ENTRIES PROVIDED =
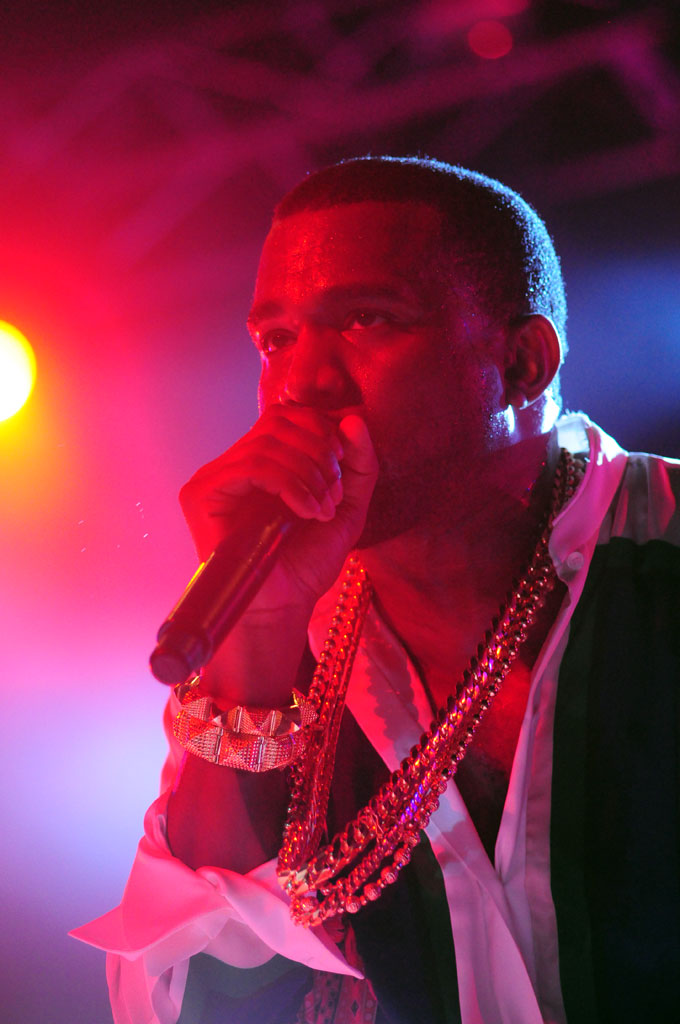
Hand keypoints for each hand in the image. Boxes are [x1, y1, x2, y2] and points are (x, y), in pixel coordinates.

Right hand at [179, 406, 378, 612]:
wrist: (282, 608)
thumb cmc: (307, 564)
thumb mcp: (347, 507)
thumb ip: (359, 465)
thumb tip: (353, 419)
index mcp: (261, 462)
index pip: (287, 415)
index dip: (322, 431)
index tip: (343, 471)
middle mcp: (233, 464)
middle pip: (278, 420)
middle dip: (319, 451)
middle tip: (334, 493)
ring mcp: (214, 478)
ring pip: (268, 441)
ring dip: (309, 472)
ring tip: (322, 510)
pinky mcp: (201, 494)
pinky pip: (252, 466)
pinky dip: (289, 484)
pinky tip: (306, 512)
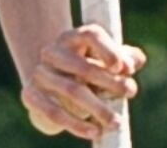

TO DO = Could you reproduce exactly the lines running from the one with "ring mcp: (214, 478)" through the final line of the listing above, both included, and drop the pictures?

RESPONSE TO THIS TASK =
ring mcp: (214, 478)
ring pip: (268, 441)
ring dip: (309, 472)
ring tip: (322, 510)
pinky mcp: (201, 494)
pinky pip: (252, 466)
pinky dip: (289, 484)
pinky tip: (306, 512)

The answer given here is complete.